I can relate to this one. Edward Ugel was 36 years old and had grown a beard to cover his chins. But it was time to lose weight, and his wife Brooke insisted he shave the beard, too. Ugel was on board with weight loss, but not fully on board with a clean shaven face. Passively complying, he shaved his beard, but left a goatee. Brooke demanded Ed return to the razor. Game on! Determined to force Brooke’s hand, Ed emerged again, this time with a massive 1970s style mustache, the kind that covered the upper lip and turned downward. Brooke, not afraid to play herself, announced that she loved it! Uh oh. Ed was trapped, with a dinner party that evening, and a mustache he wouldn’t be caught dead in. What to do? Kiss Brooke, of course. That would make her concede. But as he made his move, she feigned delight and announced it was like kissing Burt Reynolds! Ed caved, and began his diet.
Edward Ugel is a freelance writer and work-at-home dad in Bethesda, MD whose wakeup call came when his wife recorded his snoring. (Honey, I know you read this blog. Please never do this!) She took the recording to the family doctor (who I think Ugel has a man crush on), and after a night in the “sleep hotel” he was required to sleep with a CPAP mask. Apparently in need of work as well as weight loss, Ugel quickly formulated a plan to lose 50 pounds in 50 weeks, and write a book about his experience.
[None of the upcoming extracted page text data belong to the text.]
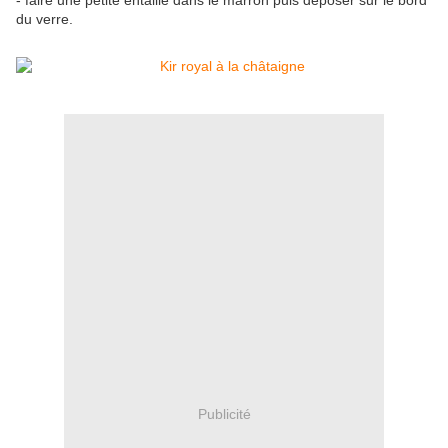
- faire une petite entaille dans le marron puis déposer sur le bord
du verre.
Publicité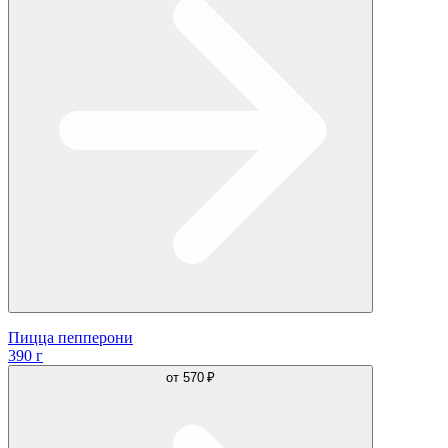
Пицца пепперони
390 г
от
570 ₽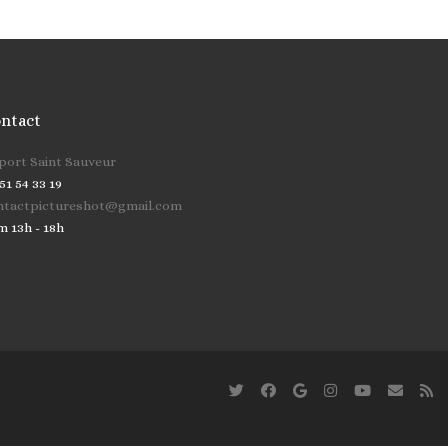
ntact
cher …
 port Saint Sauveur
51 54 33 19
ntactpictureshot@gmail.com
m 13h - 18h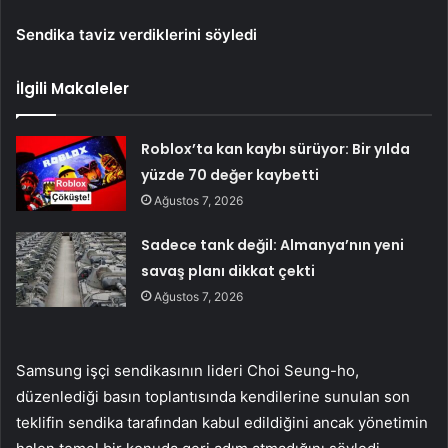
Sendika taviz verdiklerini söyledi
İlgili Makaleler
Roblox’ta kan kaybı sürüyor: Bir yılda
yüzde 70 değer kaybetti
Ağustos 7, 2026
Sadece tank değil: Almanya’nın yeni
savaş planı dikkat çekti
Ağustos 7, 2026
Samsung işçi sendikasının lideri Choi Seung-ho,
düzenlediği basın toplantısında kendilerine sunulan son
teklifin sendika tarafından kabul edildiğini ancak yönetimin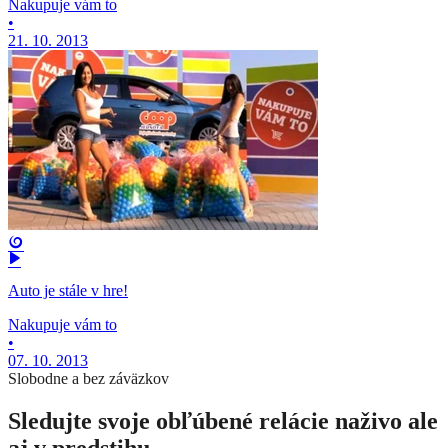
Nakupuje vám to
•
21. 10. 2013
Auto je stále v hre!
Nakupuje vám to
•
07. 10. 2013
Slobodne a bez záväzkov
Sledujte svoje obľúbené relácie naživo ale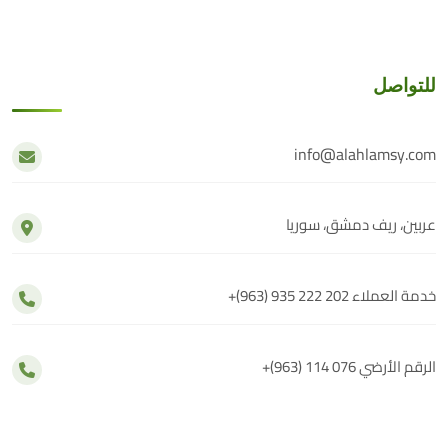
للتواصل
info@alahlamsy.com
عربين، ريف دمشق، سوريا
خدمة العملاء
+(963) 935 222 202
الرقم الأرضي
+(963) 114 076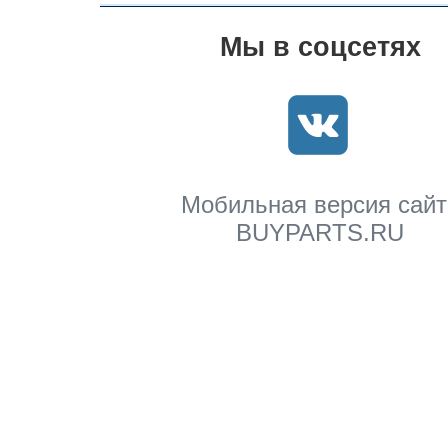
Мы в соцсетях
Мобильная версия сайт
BUYPARTS.RU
Ugel’s central question is whether a “foodie” can be a healthy eater. With relatives in the fine dining scene in Washington, D.C., Ugel is a skilled home chef. What he learns over the 50 weeks, however, is that he wasn’t fat because he’s a foodie, he was fat because of compulsive overeating. Ice cream runs that would serve a family. McDonald’s. Chinese. One of the funniest stories of the book is when his wife leaves town for a week and he reunites with his favorite Chinese restaurant after nine months on his diet. He hoped nobody would recognize him, but quickly was outed. “We thought you had moved!” the delivery man said with tangable relief and emotion. It was a vivid detail of the embarrassing emotional baggage we all experience around our food habits and their demons.
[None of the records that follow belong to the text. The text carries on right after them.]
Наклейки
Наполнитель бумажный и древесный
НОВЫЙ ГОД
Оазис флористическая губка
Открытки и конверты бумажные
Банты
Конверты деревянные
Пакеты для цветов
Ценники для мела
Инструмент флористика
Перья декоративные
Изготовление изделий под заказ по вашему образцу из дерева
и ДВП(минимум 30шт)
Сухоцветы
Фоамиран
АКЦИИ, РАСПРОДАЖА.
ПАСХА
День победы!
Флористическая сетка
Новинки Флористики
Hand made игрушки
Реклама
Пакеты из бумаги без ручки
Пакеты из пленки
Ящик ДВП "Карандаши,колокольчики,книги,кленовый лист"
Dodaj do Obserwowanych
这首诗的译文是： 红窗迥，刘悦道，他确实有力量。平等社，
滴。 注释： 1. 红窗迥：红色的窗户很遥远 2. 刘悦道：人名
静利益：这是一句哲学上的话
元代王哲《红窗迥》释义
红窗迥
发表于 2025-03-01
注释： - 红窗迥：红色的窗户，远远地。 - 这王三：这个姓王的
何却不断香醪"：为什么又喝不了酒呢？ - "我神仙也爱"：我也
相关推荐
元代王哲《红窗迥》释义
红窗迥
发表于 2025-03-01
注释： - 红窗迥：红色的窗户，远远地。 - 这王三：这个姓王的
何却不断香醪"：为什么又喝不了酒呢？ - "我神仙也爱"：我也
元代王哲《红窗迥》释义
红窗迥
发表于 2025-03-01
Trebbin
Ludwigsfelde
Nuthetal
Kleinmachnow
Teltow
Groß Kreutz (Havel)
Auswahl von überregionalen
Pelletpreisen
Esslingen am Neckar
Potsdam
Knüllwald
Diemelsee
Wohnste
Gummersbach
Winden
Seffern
Ironically, Ed got hope when one of his “experts” – he hired a doctor, sleep specialist, nutritionist, and personal trainer – told him foodies are the most likely to succeed at weight loss, because they can appreciate healthy ingredients. And his 50 weeks were a success, though not entirely in the way he set out for them to be.
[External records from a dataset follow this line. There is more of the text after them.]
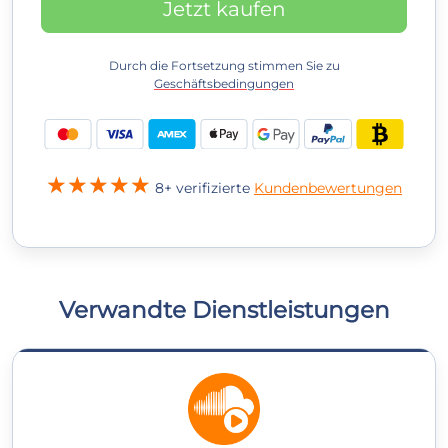
Jetzt kaufen
Durch die Fortsetzung stimmen Sie zu
Geschäftsbedingungen
8+ verifizierte
Kundenbewertungen
Verwandte Dienstleistungen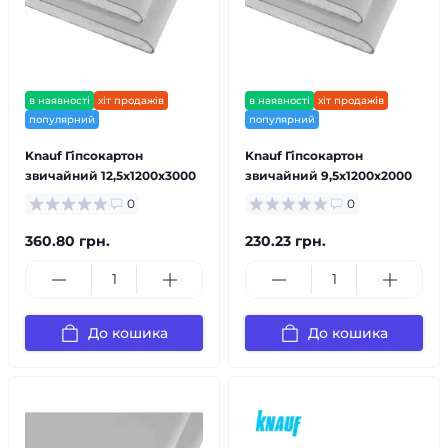
в наявності
хіт продажів
в наявності
хіт продажів
популярний
популярний
Knauf Гіпсокартон
Knauf Гіпсокартон
звичайний 12,5х1200х3000
звичайний 9,5х1200х2000
0
0
360.80 грн.
230.23 грн.
До кошика
До кошика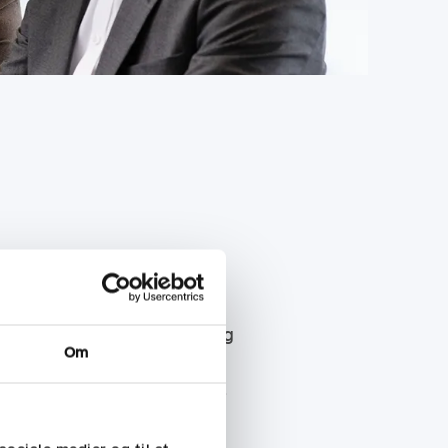
ing med regnskab og
g, projektregnskaber, IFRS og
Om
 og ledelse. Har også solid
isatoriske forandringer samt
ktionen.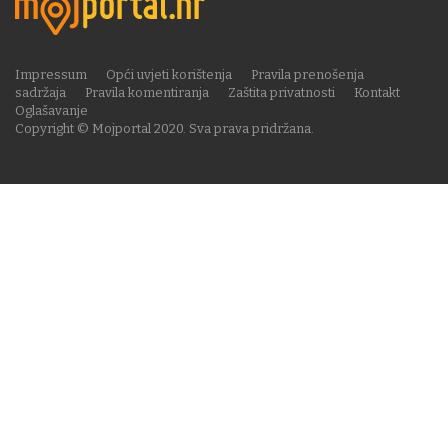
Impressum
Opći uvjeti korištenja
Pravila prenošenja
sadržaja
Pravila komentiranja
Zaštita privatnosti
Kontakt
Oglašavanje
Copyright © Mojportal 2020. Sva prava pridržana.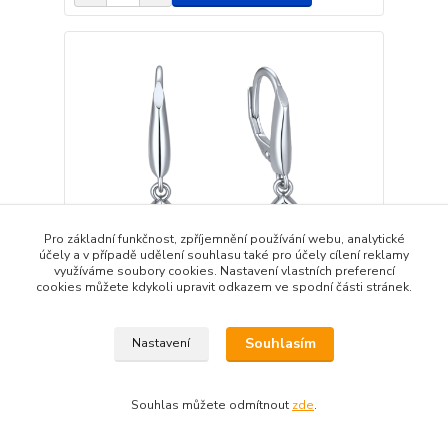
Pro základní funkčnost, zpříjemnění používání webu, analytické
účely a v případě udělení souhlasu také pro účely cílení reklamy
využíváme soubory cookies. Nastavení vlastních preferencí
cookies můžete kdykoli upravit odkazem ve spodní části stránek.
Souhlasím
Nastavení
MINET Stříbrné náušnice s kapkami
JMAS0341SE00
1 290 Kč
Skladem
/
ks
Souhlas můžete odmítnout
zde
.
Přidat do košíku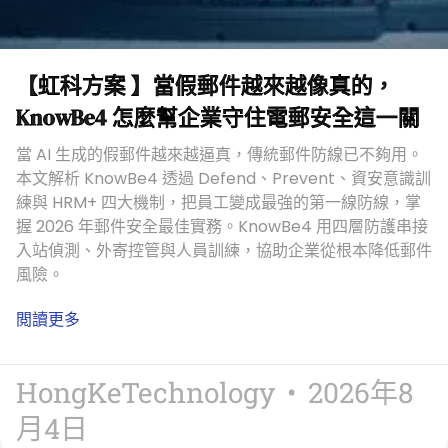
【虹科方案 】當假郵件越來越像真的，
KnowBe4 怎麼幫企業守住電郵安全這一關
當 AI 生成的假郵件越來越逼真，傳統郵件防線已不夠用。
本文解析 KnowBe4 透過 Defend、Prevent、資安意識訓
練與 HRM+ 四大機制，把員工變成最強的第一線防線，掌
握 2026 年郵件安全最佳實務。KnowBe4 用四層防護串接
入站偵測、外寄控管與人員訓練，協助企業從根本降低郵件
風險。
閲讀更多
HongKeTechnology
2026年8
月4日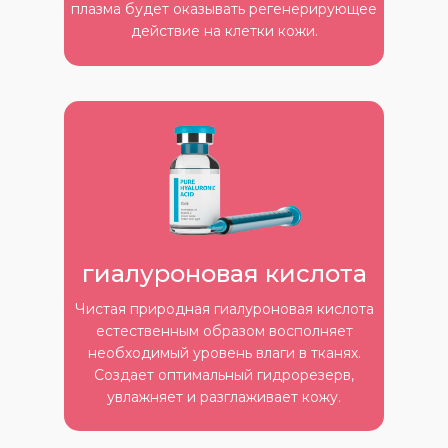
плазма будет оказывать регенерирующее
действие на клетки кожи.
гиалуроновая кислота
Чистая природная гиалуроновая кислота
естественным образом восполняет
необходимый уровень влаги в тканях.
Создает оптимальный гидрорезерв,
увлажняет и разглаживает кожу.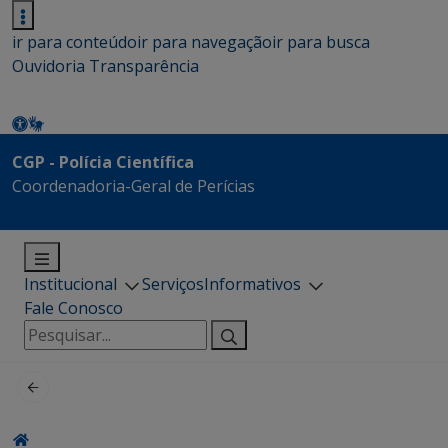
ir para conteúdo
ir para navegação
ir para busca
Ouvidoria
Transparência
CGP - Polícia Científica
Coordenadoria-Geral de Perícias
Institucional
Serviços
Informativos
Fale Conosco
Pesquisar
por: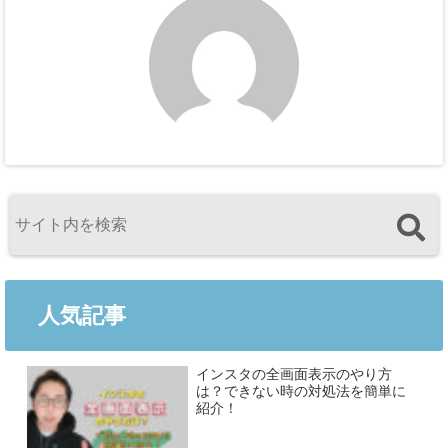
人気記事
インスタの全画面表示のやり方
は？できない時の対処法を簡単に
紹介！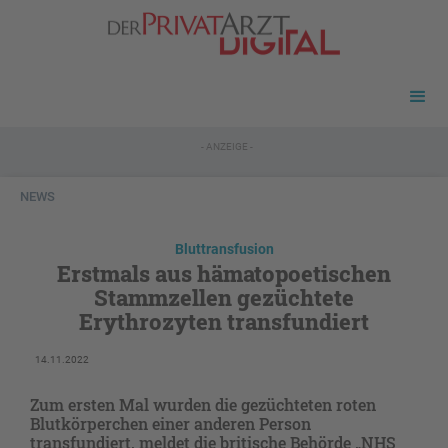
- ANZEIGE -
NEWS
Bluttransfusion
Erstmals aus hämatopoetischen
Stammzellen gezüchtete
Erythrozyten transfundiert
14.11.2022
Zum ersten Mal wurden die gezüchteten roten
Blutkörperchen einer anderen Person
transfundiert, meldet die britische Behörde „NHS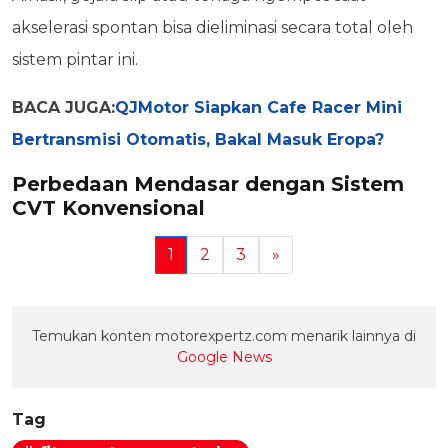
akselerasi spontan bisa dieliminasi secara total oleh
sistem pintar ini.
BACA JUGA:
QJMotor Siapkan Cafe Racer Mini
Bertransmisi Otomatis, Bakal Masuk Eropa?
Perbedaan Mendasar dengan Sistem
CVT Konvensional
1
2
3
»
Temukan konten motorexpertz.com menarik lainnya di
Google News
Tag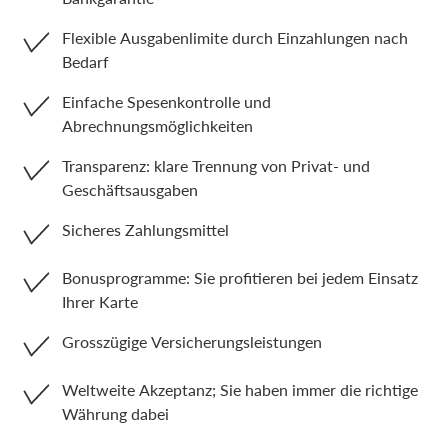
Flexible Ausgabenlimite durch Einzahlungen nach
Bedarf
Einfache Spesenkontrolle und
Abrechnungsmöglichkeiten
Transparenz: klare Trennung von Privat- und
Geschäftsausgaben
Sicheres Zahlungsmittel
Bonusprogramme: Sie profitieren bei jedem Einsatz
Ihrer Karte
Grosszügige Versicherungsleistungen
Weltweite Akzeptanz; Sie haben immer die richtige
Währung dabei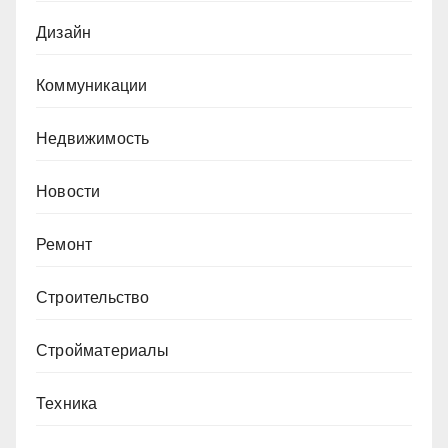
Дизайн
Коммуникации
Недвижимость
Новости
Ремонт
Строительство
Стройматериалы
Техника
I’m With Fatty is not a literary masterpiece. It’s an easy read and leans heavily on male stereotyping. While it’s funny, I suspect Ugel is funnier in real life, when he isn’t trying to please a wide array of readers.
However, if Ugel were one of us, dispensing his 256 pages as a series of blog posts, I’d be raving about his story. That’s because despite my wanting every “Joe” who writes a book to have a literary alter-ego (like Dirk Hayhurst, for example), his I resonate with Ugel’s story. We learn from his journey, his mistakes, and his successes. If he can do it, maybe I can do it.